**Provided passage**
Authorize Attribute with Multiple Roles

Christian Sauer picture Christian Sauer · Jun 12, 2014 · Viewed 82.7k times · Source

I would like to add Authorization to a controller, for multiple Roles at once.

Normally that would look like this:

[Authorize(Roles = "RoleA,RoleB,RoleC")]
public async Task<ActionResult> Index()
{
}

But I have stored my Roles in consts, since they might change or be extended at some point.

public const RoleA = "RoleA";
public const RoleB = "RoleB";
public const RoleC = "RoleC";

I cannot do this, since the string must be known at compile time:

[Authorize(Roles = string.join(",",RoleA,RoleB,RoleC)]
public async Task<ActionResult> Index()
{
}

Is there a way to circumvent the problem?

I COULD write a const which simply contains "RoleA,RoleB,RoleC" - but I dislike magic strings and this is a magic string. Changing the name of a Role and forgetting to change the combined string would be a disaster.

I am using MVC5. ASP.NET Identity and the Role are known at compile time.

Answer

MacGyver picture MacGyver · Jun 12, 2014

Try to create custom authorize attribute like this.

public class AuthorizeRolesAttribute : AuthorizeAttribute
{
    public AuthorizeRolesAttribute(params string[] roles) : base()
    {
        Roles = string.Join(",", roles);
    }
}

Assuming your roles will be the same for multiple controllers, create a helper class:

public static class Role
{
    public const string Administrator = "Administrator";
    public const string Assistant = "Assistant";
}

Then use it like so:

public class MyController : Controller
{
    [AuthorizeRoles(Role.Administrator, Role.Assistant)]
    public ActionResult AdminOrAssistant()
    {                       
        return View();
    }
}

**What you need to do**
List every constant the forum thread declares in its code, giving each one's name and string value.

**Material shown**
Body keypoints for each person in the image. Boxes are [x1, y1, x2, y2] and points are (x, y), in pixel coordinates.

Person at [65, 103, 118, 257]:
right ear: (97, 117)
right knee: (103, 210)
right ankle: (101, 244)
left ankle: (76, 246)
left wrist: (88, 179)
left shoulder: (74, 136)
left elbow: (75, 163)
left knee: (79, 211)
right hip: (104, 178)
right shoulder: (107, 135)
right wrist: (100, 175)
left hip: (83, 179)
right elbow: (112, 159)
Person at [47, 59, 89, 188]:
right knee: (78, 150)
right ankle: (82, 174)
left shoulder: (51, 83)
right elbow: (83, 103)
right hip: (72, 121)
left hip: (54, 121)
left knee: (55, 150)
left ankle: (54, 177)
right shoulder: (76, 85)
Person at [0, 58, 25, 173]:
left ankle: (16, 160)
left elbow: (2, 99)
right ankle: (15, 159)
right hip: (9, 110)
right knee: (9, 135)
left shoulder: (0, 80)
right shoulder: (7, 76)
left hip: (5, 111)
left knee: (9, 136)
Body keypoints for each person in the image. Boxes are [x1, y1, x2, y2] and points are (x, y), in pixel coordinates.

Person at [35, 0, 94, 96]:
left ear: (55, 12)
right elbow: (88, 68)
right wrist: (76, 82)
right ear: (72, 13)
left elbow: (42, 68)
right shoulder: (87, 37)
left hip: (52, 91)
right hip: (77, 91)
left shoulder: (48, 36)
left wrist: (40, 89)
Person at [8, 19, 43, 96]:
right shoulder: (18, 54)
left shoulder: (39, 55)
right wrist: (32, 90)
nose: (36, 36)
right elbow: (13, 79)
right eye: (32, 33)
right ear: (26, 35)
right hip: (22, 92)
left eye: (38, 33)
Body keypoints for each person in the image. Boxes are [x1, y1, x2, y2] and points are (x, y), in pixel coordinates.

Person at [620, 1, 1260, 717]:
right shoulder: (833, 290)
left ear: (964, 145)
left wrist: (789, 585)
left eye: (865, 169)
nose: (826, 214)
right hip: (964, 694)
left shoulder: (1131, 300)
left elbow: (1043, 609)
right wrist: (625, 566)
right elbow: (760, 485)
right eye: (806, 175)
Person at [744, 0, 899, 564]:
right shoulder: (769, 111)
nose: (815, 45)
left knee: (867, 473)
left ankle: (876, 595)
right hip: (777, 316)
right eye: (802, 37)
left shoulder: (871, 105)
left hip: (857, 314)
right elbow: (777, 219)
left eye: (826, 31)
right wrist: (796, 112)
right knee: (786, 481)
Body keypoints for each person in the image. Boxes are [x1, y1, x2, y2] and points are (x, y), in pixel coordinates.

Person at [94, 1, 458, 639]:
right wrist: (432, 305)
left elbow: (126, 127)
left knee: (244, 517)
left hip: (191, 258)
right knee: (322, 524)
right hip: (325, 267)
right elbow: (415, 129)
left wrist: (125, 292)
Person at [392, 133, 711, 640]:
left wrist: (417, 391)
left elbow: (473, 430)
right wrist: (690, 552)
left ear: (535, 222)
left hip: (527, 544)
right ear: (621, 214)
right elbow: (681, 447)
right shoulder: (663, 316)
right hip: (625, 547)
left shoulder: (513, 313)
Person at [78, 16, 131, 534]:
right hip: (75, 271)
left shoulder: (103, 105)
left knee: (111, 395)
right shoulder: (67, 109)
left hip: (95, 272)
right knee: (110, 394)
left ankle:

**Output of the task**
RoleA = "RoleA"
RoleB = "RoleB"
RoleC = "RoleC"
Administrator = "Administrator"
Assistant = "Assistant"